Initially, bicycles could be accessed by purchasing either a 24-hour pass for $8 or an annual membership for $80. Passes provided riders with unlimited 30-minute trips, with trips lasting longer than 30 minutes incurring overage fees of $2 for 30-60 minutes and $4 for each additional 30 minutes. Since 2014, the system has offered a discounted membership option for people of limited means called EveryBody Rides. Until 2020, qualifying individuals were entitled to $10 annual memberships. Beginning February 1, 2020, the EveryBody Rides program transitioned to a monthly $5 pass with unlimited 60-minute trips.

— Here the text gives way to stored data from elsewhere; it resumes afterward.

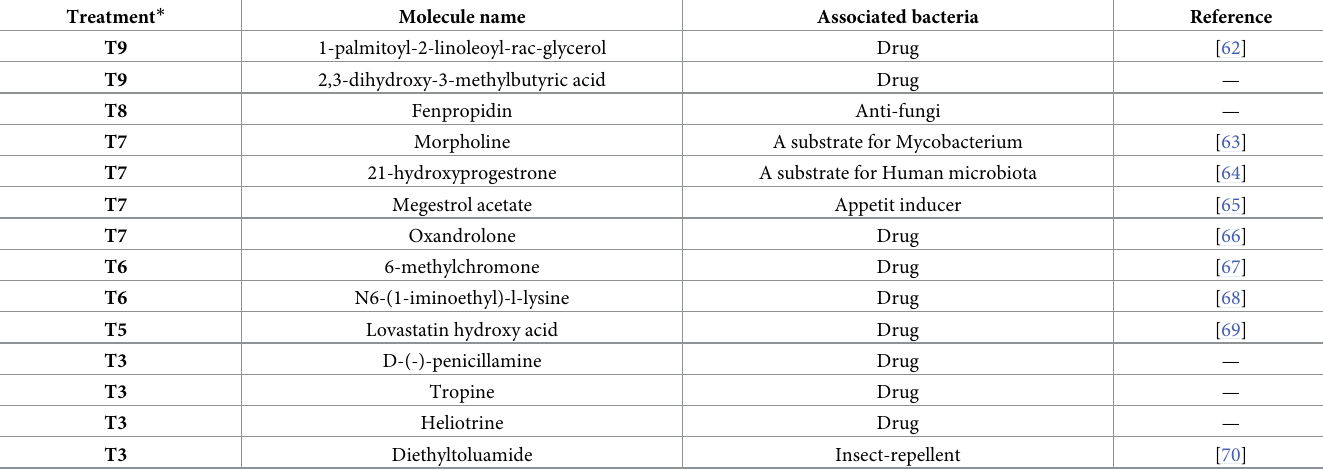
Table 3. Biofloc xenobiotics derived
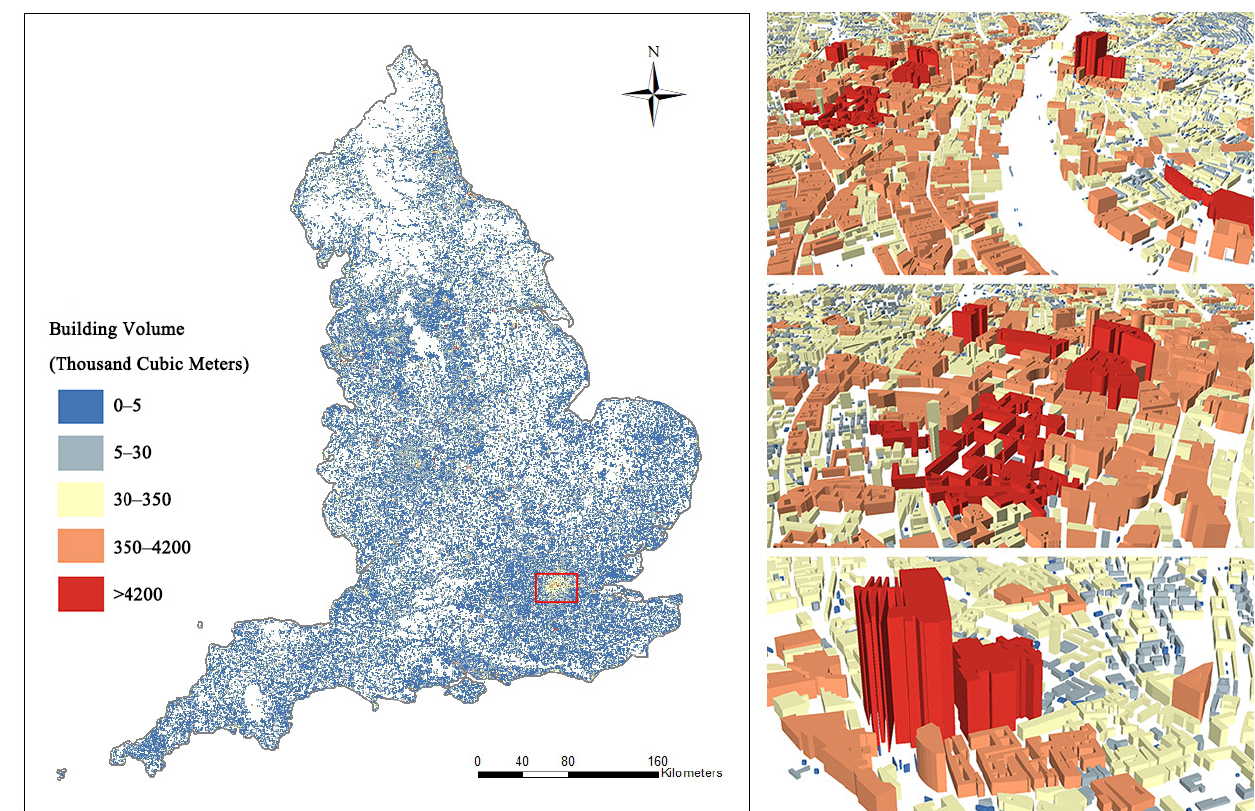
Figure 4. The spatial distribution of building volumes in England.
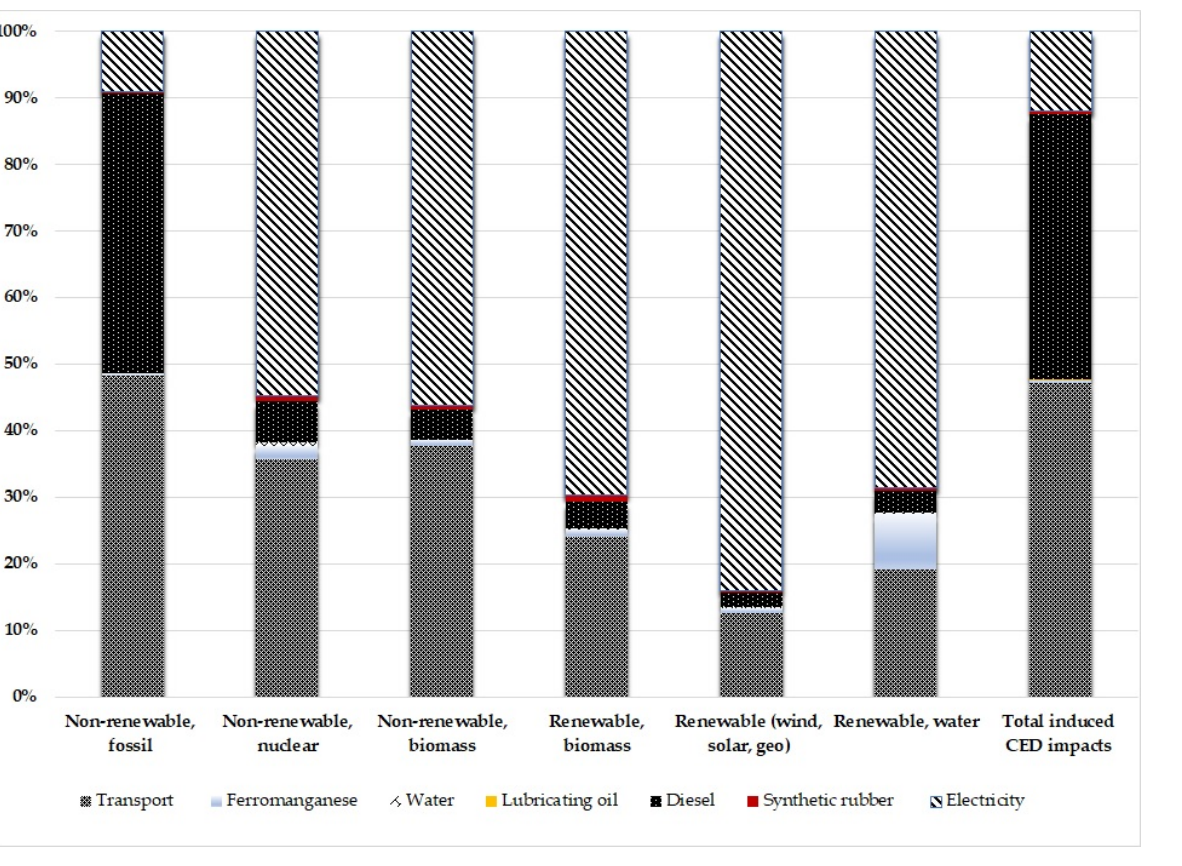
Figure 4. Percentage values of induced CED impacts associated to collection and recycling of 1 tonne of C&DW (from Table 3). Note: Renewable category comprises wind, solar and geothermal (wind, solar,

In May 2019, Pacers Bikeshare introduced a new simplified pricing structure to remain competitive with the emergence of scooter-sharing systems in the city. The pay-as-you-ride model eliminated daily and monthly passes, allowing walk-up users to pay a $1 fee plus 15¢ per minute, regardless of ride duration. The $80 annual pass for unlimited trips of 30 minutes or less remained unchanged until February 1, 2020, when annual membership prices increased to $125 including unlimited 60-minute trips. As of 2023, annual passes had increased to $133.75.

The BCycle mobile app launched in April 2017, allowing users to view available bikes, reserve rides, and map routes from their smartphones.

==Promotions==
Since 2016, Pacers Bikeshare has provided free service to users on September 22 in observance of International Car Free Day, promoted locally as "Car Free Day Indy".

Pacers Bikeshare, in partnership with the City of Indianapolis Office of Sustainability, promotes 30-minute free rides on Ozone Action Days (locally referred to as "Knozone Action Days") as an alternative transportation option to reduce ground level ozone during times of poor air quality.

To celebrate the system's expansion, Pacers Bikeshare suspended user fees on September 5-6, 2019. On Election Day, November 3, 2020, Pacers Bikeshare services were free to the public to encourage voter turnout. Over the years, corporate sponsors, such as UST and Indiana University Health, have subsidized the cost of free rides for limited periods of time as marketing opportunities.

Pacers Bikeshare also offered free service during the 2024 NBA All-Star Weekend and the 2025 WNBA All-Star Weekend.